Although we can create, save and retrieve a Person instance with our cleverness, there’s (at least) one grave limitation to our model. If our usage requires direct access to new dynamic members that we’ve introduced, we’re out of luck.

new_person = Person.new({handle: 'Dude', first_name: 'Jeffrey', surname: 'Lebowski', living_friends: ['Walter', 'Donny']}, connection)
new_person.save
new_person.handle = 'The Dude' # This is OK.
new_person.living_friends = ['Walter'] # Boom!

The last line will throw a NoMethodError because we have no public accessor for the new instance variable that we created on-the-fly.

There are Ruby methods that enable us to dynamically add attribute accessors to a class, but we really just want to add them to individual instances. We can do this, but hold on to your hat.

Metaprogramming Magic

The technique below uses what’s known as a Metaclass. It comes courtesy of the enigmatic _why. To read more about the concept specifically, check out this article.

First the Metaclass. Don’t worry. It hurt my brain too at first.

class Object
  def metaclass
    class << self; self; end
  end
end

And now our new (and final for this post) constructor.

def initialize(data, db_conn)
  data.each do |key, val|
    var_name = "@#{key}"
    instance_variable_set var_name, val
    metaclass.send(:define_method, "#{key}=".to_sym) {|val| instance_variable_set var_name, val}
    metaclass.send(:define_method, key.to_sym) {instance_variable_get var_name}
  end
  @db_conn = db_conn
end

For each of the hash members, in addition to dynamically creating and setting the value of an instance variable, we’re creating a get/set instance method. Note: they’re actually class methods on the class that is the Metaclass for our instance, but let’s not split hairs.

To prove this does what I claim, try it out.

new_person = Person.new({handle: 'Dude', first_name: 'Jeffrey', surname: 'Lebowski', living_friends: ['Walter', 'Donny']}, connection)
new_person.handle = 'The Dude' # This is OK.
new_person.living_friends = ['Walter'] # This is OK now too.

another_person = Person.new({handle: 'Loner', first_name: 'John', surname: 'Smith'}, connection)
puts another_person.living_friends # NoMethodError, just like we expect.

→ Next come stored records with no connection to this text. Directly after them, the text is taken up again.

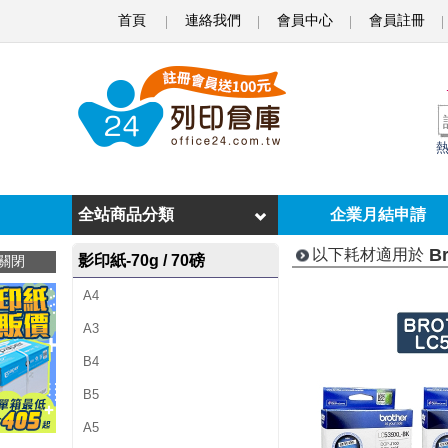
首頁
連絡我們
會員中心
會員註冊
B
r
o
t
h
e
全站商品分類
企業月結申請
r
B
以下耗材適用於
影印紙-70g / 70磅
關閉
M
A4
F
A3
C
B4
-
B5
J
A5
2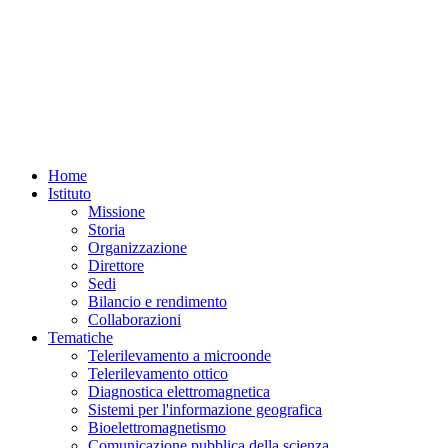
Home
Istituto
Missione
Storia
Organizzazione
Direttore
Sedi
Bilancio e rendimento
Collaborazioni
Tematiche
Telerilevamento a microonde
Telerilevamento ottico
Diagnostica elettromagnetica
Sistemi per l'informazione geografica
Bioelettromagnetismo
Comunicazione pubblica della scienza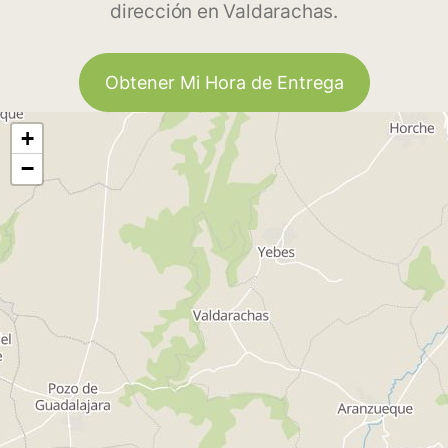
dirección en Valdarachas.
Obtener Mi Hora de Entrega
+
−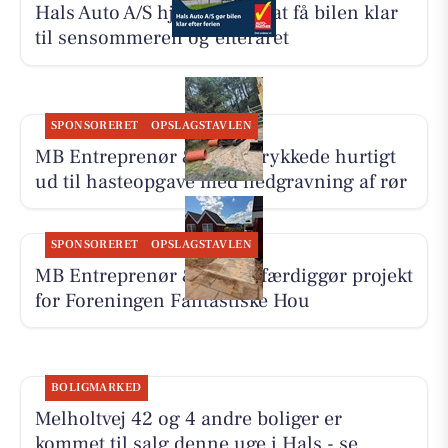
Hals Auto A/S hjælper med at få bilen klar
til sensommeren og efteråret
SPONSORERET
OPSLAGSTAVLEN
MB Entreprenør & Anlæg rykkede hurtigt
ud til hasteopgave med nedgravning af rør
SPONSORERET
OPSLAGSTAVLEN
MB Entreprenør & Anlæg færdiggør projekt
for Foreningen Fantastiske Hou
BOLIGMARKED
Melholtvej 42 og 4 andre boliger er
kommet til salg denne uge i Hals - se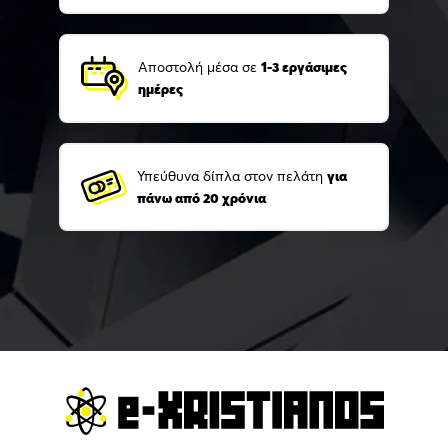
Αποστολή μέσα σε
1-3 εργάσιμες
ημέρες
Υπεύθυνα δίπλα στον πελάτη
για
πάνω από 20 χρόνια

And finally, our finished product. There’s more that we could do with this, such as drawing out the now-generic methods into a base class. Another thing might be validation that enforces a list of mandatory fields; but I’ll leave that as an exercise for the reader.

require 'mongo'
require 'json'

class Object
  def metaclass
    class << self; self; end
  end
end

class Person
  def self.from_json(json, db_conn)
    data = JSON.parse json
    # Assume it came from the DB in the first place if _id is present.
    data['_id'] = BSON::ObjectId(data['_id']) if data.key? '_id'
    Person.new data db_conn
  end

  def self.find(id, db_conn)
    data = db_conn.collection(:person).find_one({:_id => BSON::ObjectId(id)})
    return nil if !data
    person = Person.new data, db_conn
  end

  def initialize(data, db_conn)
    data.each do |key, val|
      var_name = "@#{key}"
      instance_variable_set var_name, val
      metaclass.send(:define_method, "#{key}=".to_sym) {|val| instance_variable_set var_name, val}
      metaclass.send(:define_method, key.to_sym) {instance_variable_get var_name}
    end
    @db_conn = db_conn
  end

  def save
    collection = @db_conn.collection :person
    data = instance_var_hash
    # Remove the keys we don't wan't to persist.
    ['db_conn', '_id'].each {|key| data.delete key}
    if @_id
      collection.update({_id: @_id}, {'$set' => data})
    else
      @_id = collection.insert data
    end
  end

  def delete
    @db_conn.collection(:person).remove({_id: @_id})
    @_id = nil
  end

  def to_json(*a)
    data = instance_var_hash
    data['_id'] = data['_id'].to_s if data.key? '_id' # Nicer representation.
    # We might also remove certain keys that we don't want to send as JSON...
    data.to_json
  end
end

I think you’ll agree; it really does tie the room together.